■ Activity: Wherever the string "персональные" appears in the listing, copy that line.
*** Data for this task ***
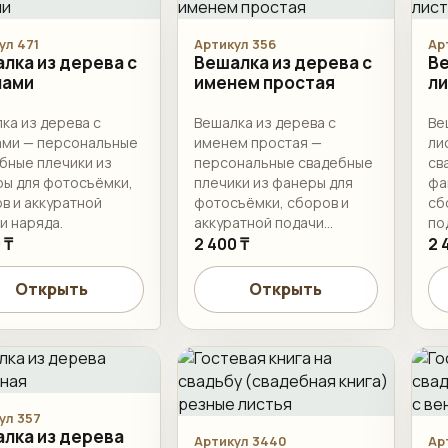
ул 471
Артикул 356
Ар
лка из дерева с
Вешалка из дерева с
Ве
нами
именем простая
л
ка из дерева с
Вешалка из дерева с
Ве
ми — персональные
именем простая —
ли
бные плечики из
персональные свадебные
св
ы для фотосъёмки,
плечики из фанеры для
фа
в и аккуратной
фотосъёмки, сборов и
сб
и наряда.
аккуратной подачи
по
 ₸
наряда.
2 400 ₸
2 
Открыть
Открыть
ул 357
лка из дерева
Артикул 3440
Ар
*** End of Data for this task ***
*** Data for this task ***
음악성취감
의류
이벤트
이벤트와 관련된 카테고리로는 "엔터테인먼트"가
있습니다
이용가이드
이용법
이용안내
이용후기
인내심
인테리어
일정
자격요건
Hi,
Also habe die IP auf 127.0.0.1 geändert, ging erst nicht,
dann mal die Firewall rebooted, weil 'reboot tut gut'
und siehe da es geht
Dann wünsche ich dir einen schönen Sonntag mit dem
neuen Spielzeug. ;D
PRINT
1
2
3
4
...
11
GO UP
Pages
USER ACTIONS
*** End of Data for this task ***
■ Finished task:
ми — персональные
персональные свадебные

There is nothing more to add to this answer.